■ Exercise instructions: Reproduce the lines of the listing below from the line with "James Monazard s’inscrit" up to and including the line with "Schreiben Sie uns".

Dataset entries:

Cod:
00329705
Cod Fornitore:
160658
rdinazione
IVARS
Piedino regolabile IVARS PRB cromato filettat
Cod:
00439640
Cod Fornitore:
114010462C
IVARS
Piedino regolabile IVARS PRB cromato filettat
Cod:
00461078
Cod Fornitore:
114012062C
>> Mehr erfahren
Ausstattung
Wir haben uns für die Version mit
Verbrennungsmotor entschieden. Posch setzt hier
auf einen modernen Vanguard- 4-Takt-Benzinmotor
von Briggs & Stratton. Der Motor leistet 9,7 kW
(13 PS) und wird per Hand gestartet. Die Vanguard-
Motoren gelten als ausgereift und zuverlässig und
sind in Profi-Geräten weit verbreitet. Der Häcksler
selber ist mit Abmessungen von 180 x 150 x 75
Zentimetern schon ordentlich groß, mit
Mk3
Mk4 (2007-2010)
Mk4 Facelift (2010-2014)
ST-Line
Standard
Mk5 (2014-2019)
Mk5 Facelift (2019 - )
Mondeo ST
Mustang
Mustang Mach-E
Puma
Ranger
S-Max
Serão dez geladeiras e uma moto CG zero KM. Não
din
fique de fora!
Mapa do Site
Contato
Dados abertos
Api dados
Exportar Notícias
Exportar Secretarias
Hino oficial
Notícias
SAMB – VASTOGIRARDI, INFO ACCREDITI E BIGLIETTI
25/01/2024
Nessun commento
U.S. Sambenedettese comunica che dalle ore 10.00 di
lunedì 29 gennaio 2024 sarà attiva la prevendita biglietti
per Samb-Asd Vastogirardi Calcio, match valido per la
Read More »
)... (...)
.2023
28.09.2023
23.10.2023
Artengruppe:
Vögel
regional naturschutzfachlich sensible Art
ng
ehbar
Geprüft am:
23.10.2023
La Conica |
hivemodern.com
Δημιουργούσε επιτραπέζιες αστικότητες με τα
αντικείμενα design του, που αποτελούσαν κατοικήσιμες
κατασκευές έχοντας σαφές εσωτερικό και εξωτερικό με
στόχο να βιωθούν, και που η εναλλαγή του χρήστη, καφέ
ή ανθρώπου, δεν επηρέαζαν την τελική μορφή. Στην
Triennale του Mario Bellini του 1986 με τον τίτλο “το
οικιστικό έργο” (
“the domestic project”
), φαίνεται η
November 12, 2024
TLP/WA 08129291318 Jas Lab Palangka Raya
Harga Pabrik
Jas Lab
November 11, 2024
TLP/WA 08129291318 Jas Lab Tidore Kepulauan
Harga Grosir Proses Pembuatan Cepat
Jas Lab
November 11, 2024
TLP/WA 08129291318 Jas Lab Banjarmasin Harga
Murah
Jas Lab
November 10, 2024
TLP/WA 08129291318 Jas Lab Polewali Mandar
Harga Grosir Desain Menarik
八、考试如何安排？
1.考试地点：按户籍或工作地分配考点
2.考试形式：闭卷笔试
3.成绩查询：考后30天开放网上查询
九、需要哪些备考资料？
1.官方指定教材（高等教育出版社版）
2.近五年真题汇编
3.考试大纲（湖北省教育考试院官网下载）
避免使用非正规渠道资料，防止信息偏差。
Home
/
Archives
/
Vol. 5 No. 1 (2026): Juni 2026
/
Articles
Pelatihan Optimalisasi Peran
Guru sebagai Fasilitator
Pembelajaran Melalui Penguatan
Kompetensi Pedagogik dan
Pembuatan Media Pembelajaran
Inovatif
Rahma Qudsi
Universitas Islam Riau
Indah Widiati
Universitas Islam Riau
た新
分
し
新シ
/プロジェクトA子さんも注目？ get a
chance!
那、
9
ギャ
...
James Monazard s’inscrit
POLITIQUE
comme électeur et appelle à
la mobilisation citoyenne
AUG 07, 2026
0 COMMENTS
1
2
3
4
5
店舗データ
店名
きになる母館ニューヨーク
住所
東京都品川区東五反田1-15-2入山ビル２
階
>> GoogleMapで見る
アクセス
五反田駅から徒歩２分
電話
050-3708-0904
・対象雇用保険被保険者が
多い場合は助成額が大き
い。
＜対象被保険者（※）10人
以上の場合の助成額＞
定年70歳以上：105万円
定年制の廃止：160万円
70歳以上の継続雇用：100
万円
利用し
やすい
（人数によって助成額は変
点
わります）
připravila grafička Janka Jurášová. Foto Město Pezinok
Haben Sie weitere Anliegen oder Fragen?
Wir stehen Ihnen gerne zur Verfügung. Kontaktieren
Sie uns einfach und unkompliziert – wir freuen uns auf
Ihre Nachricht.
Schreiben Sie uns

■ Output of the task:
James Monazard s’inscrit
POLITIQUE
comme électeur et appelle à
la mobilisation citoyenne
AUG 07, 2026
0 COMMENTS
1
2
3
4
5
店舗データ
店名
きになる母館ニューヨーク
住所
東京都品川区東五反田1-15-2入山ビル２
階
>> GoogleMapで見る
アクセス
五反田駅から徒歩２分
電話
050-3708-0904
・対象雇用保険被保険者が
多い場合は助成額が大き
い。
＜対象被保険者（※）10人
以上の場合の助成額＞
定年70歳以上：105万円
定年制の廃止：160万円
70歳以上の継続雇用：100
万円
利用し
やすい
（人数によって助成額は変
点
わります）
připravila grafička Janka Jurášová. Foto Město Pezinok
Haben Sie weitere Anliegen oder Fragen?
Wir stehen Ihnen gerne zur Verfügung. Kontaktieren
Sie uns einfach und unkompliziert – wir freuen uns auf
Ihre Nachricht.
Schreiben Sie uns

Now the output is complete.